Espagne: Rajoy décide de soumettre au Parlement l'accord sur la Grèce

Compte tenu de l'importance des fonds engagés, le chef du gouvernement conservateur espagnol Mariano Rajoy a annoncé mercredi son souhait de soumettre au Parlement l'accord de la Grèce avec l'Union européenne.

"Même si dans notre pays cette procédure n'est pas obligatoire, mon intention est de le soumettre au Parlement (...) car les fonds qui devront être garantis par les contribuables espagnols sont très importants", a déclaré Mariano Rajoy devant le Congrès (chambre basse) des députés.

Selon une estimation livrée par Mariano Rajoy lundi la facture pour les Espagnols représentera 12% du troisième plan d'aide à Athènes d'un montant de 82 à 86 milliards d'euros.

Beaucoup de temps a été perdu

"J'ai la meilleure prédisposition pour que cette affaire se termine de la meilleure manière possible", a cependant ajouté M. Rajoy, qui dirige le Parti populaire (PP, droite) majoritaire au Parlement.

"Beaucoup de temps a été perdu", a ajouté M. Rajoy en estimant qu'il était "temps que le gouvernement grec soit sensé et fasse preuve de responsabilité" et en considérant qu'éviter "la frustration" du peuple grec sera "difficile".

Le ministre de l'Economie Luis de Guindos a par la suite précisé dans les couloirs de l'assemblée que la séance plénière consacrée à ce débat interviendrait en août, avant une réunion de l'Eurogroupe consacrée au troisième plan d'aide à la Grèce qui devrait se tenir vers la mi-août, sans livrer de date précise.
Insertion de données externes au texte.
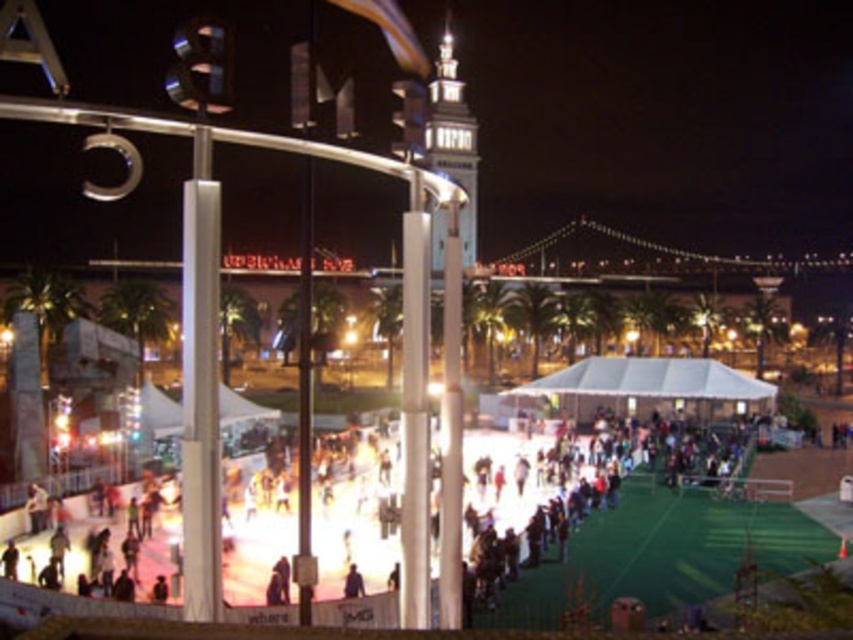
You are standing at the edge of the ice rink and want to move from the dark clothing at center to the white glossy tower at center. Given that you can move at a speed of 3 feet per second, how many seconds will it take you to reach the tower?

The distance between dark clothing at center and white glossy tower at center is 130.36 feet. At a speed of 3 feet per second, it will take approximately 43.45 seconds to reach the tower.

Based on the photo, you are an ice skater standing at the edge of the rink. You see the dark clothing at center and the white glossy tower at center. Which object is closer to the ground?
M. Rajoy a souhaité que "cette affaire se termine de la meilleure manière possible", a cependant ajouté M. Rajoy, qui dirige le Parti populaire (PP, droite) majoritaire au Parlement.
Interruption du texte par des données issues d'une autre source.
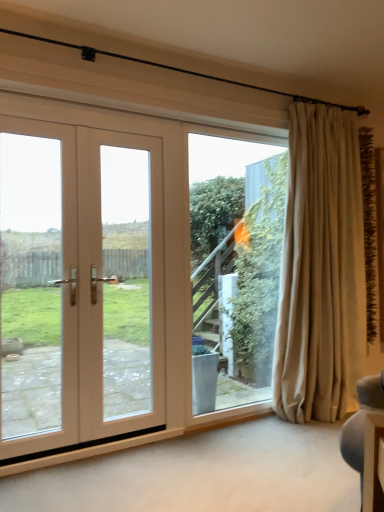
Question: From the image's perspective, is transparent glass window at center located above or below white wood door at left?

Choices:
 (A) below
 (B) above

Answer: (A)

Question: Is transparent glass window at center to the left or to the right of white wood door at left in the image?

Choices:
 (A) right
 (B) left

Answer: (A)

Question: Estimate the real-world distances between objects in this image. Which object is closer to the transparent glass window at center?

Choices:
 (A) white wood door at left
 (B) beige fabric curtain at right

Answer: (B)

Question: Considering the real-world distances, which object is farthest from the beige fabric curtain at right?

Choices:
 (A) transparent glass window at center
 (B) white wood door at left

Answer: (B)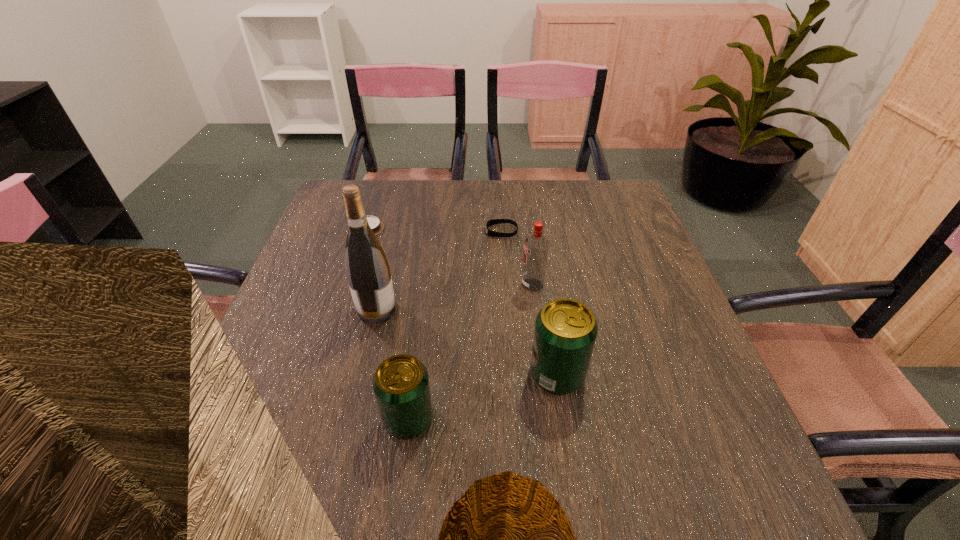
Where is `free space located on the front of the chocolate cake`? This screenshot has width=960, height=540. free space located on the front of the chocolate cake is located at coordinates (334, 335).

Find the location of `vacant space positioned 0.380m on the label of the wine bottle`. vacant space positioned 0.380m on the label of the wine bottle is located at coordinates (563, 310).

Locate an element on the screen. This screenshot has height=540, width=960. vacant area situated 0.140m on the front label of the vodka is located at coordinates (463, 285).

This screenshot has height=540, width=960. Find the location of `free space located 0.360m on the front label of the vodka`. free space located 0.360m on the front label of the vodka is located at coordinates (372, 285).

Locate an element on the screen. The width and height of the screenshot is (960, 540). vacant space positioned on the front label of the vodka is located at coordinates (484, 285).

Image resolution: width=960 pixels, height=540 pixels. I want to click on vacant space positioned 0.370m on the display of the wristband, so click(353, 231).

Locate an element on the screen. This screenshot has height=540, width=960. blank space located on the display of the wristband is located at coordinates (443, 231).

Find the location of a particular element. vacant space located on the display of the wristband is located at coordinates pyautogui.click(x=464, y=231).

Locate an element on the screen. This screenshot has width=960, height=540. object that is at the far edge is located at coordinates (376, 225).

Locate an element on the screen. This screenshot has width=960, height=540. object that is at the near edge is located at coordinates (401, 385).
Le chef du gouvernement conservateur, réputé exigeant avec Athènes, a rappelé que l'accord était cependant conditionné à l'adoption d'un paquet de réformes.

L'opposition très critique

"Sur la Grèce ... nous avançons notre soutien à l'accord atteint, j'ai toujours défendu l'irréversibilité de l'euro, la permanence de la Grèce dans l'euro ne pouvait pour nous être remise en question", a déclaré le chef de l'opposition Pedro Sanchez, accusant cependant Mariano Rajoy d'avoir exploité la souffrance du peuple grec à des fins électorales.

Le gouvernement conservateur de Mariano Rajoy insiste régulièrement sur les risques présentés par les "aventures" comme celle de Syriza pour l'économie espagnole, en pleine convalescence, attaquant ainsi son allié espagnol, l'antilibéral Podemos, troisième force politique en Espagne.

M. Sanchez a aussi souhaité une aide humanitaire à la Grèce afin de compenser "la souffrance et la misère qui va affliger des milliers de grecs l'année prochaine".